Example 2: Patient I., 26 years old, was admitted to the radiological department of the Moscow Scientific Research Institute of RRI with complaints of tumor-like formations.

0 in the neck, fever, feeling unwell. On a case-by-case examination of the neck, the armpits, palpable lymph node packages are palpated. A biopsy revealed Berezovsky5 Sternberg cells, on the basis of which a diagnosis of lymphogranulomatosis was made. Blood was collected from the patient to evaluate the expression of interleukin receptors. When using this method in a patient

0 was diagnosed with an immunodeficiency state by reducing the chemiluminescence activation index to 15% for interleukin-1 and to 17% for interleukin-2. Results were obtained 18 h after

5 blood sampling. The obtained results were confirmed using a known method 80 hours after blood collection. In this way; diagnosis of immunodeficiency was reduced by 62 hours.

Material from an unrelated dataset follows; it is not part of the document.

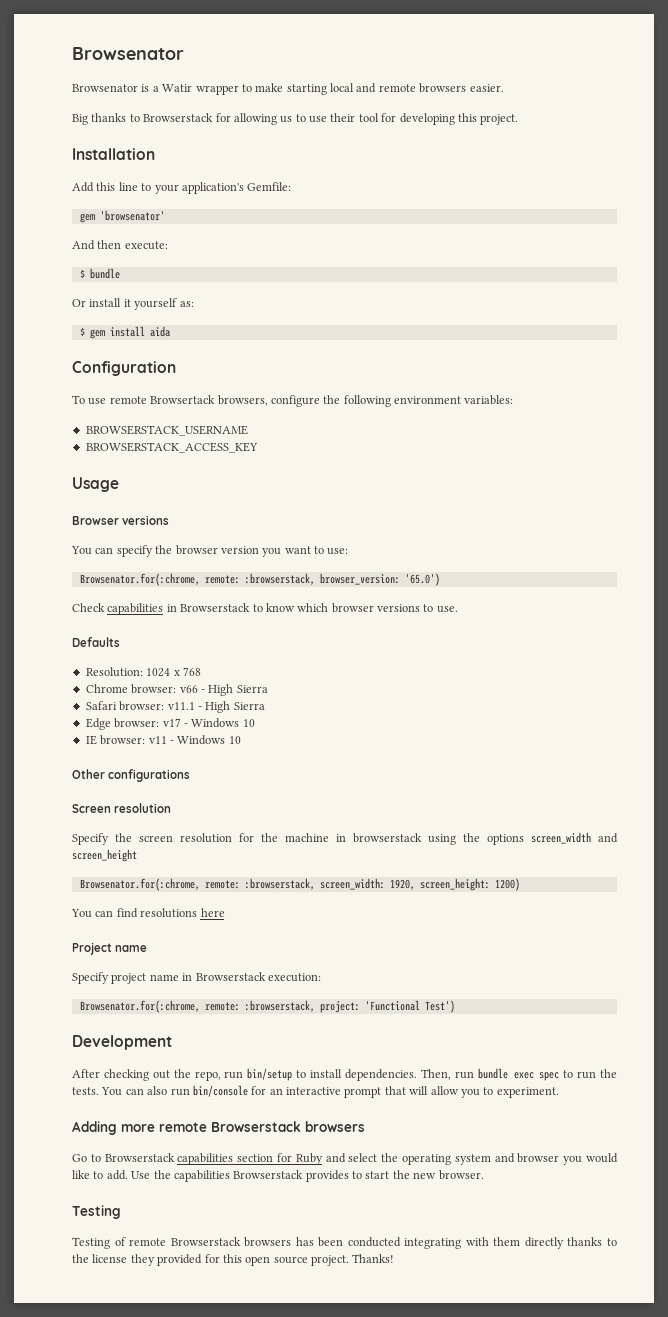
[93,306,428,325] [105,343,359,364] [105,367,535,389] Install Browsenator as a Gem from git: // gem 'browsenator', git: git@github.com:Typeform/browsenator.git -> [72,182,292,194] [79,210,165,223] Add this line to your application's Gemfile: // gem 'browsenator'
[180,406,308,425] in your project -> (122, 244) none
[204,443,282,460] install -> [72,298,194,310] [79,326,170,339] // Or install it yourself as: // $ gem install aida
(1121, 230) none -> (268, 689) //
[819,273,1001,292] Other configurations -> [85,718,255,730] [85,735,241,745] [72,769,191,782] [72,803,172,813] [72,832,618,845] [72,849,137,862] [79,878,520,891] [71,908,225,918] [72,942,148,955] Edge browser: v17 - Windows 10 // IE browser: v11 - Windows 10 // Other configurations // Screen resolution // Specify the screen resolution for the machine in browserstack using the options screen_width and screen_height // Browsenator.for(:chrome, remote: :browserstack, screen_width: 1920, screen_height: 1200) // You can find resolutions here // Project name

0P e rm 3. Patient G., 6 years old, was

on treatment at the Children's Clinical Hospital No. 10 of Moscow. There were no complaints. Objectively - signs of Down syndrome. Entered about the lengthy in the lottery

5 diseases of the upper respiratory tract. When assessing the expression of receptors for interleukins, the patient was diagnosed with an immunodeficiency state. With concurrent assessment of receptor expression

By the proposed method, an immunodeficiency state was also diagnosed with a decrease in the chemiluminescence activation index by interleukin-1 to 18.5%, interleukin-2 to 14.2%. Diagnostic time

5 was also reduced by 62 h.

Thus, the proposed method has several advantages compared with the previously known method for diagnosing immunodeficiency states: less

0 laboriousness and duration (shortening the diagnosis by 62 hours), high accuracy and reproducibility (the value of the activation index calculated from the chemiluminescent method,

5 ranges from 2–5% in five parallel samples), no need for expensive labeled reagents, progressiveness (using the modern highly sensitive method of biophysical analysis).

Claims (1)

Invention Formula A method of determining immunodeficiency states by activating mononuclear blood cells using interleukl-1 or interleukin-2, followed by an assessment of the mitogenic effect on cells, characterized in that, in order to simplify and improve the accuracy of the method. additionally, before activation by interleukins, mononuclear cells are cultivated for 16–18 h in the presence of mitogen, then the level of activation by mitogens and interleukins is compared with chemiluminescence and with decreased chemiluminescence with interleukin-1 to 18.5% and below and interleukin-2 up to 17% and below, the immunodeficiency state is determined.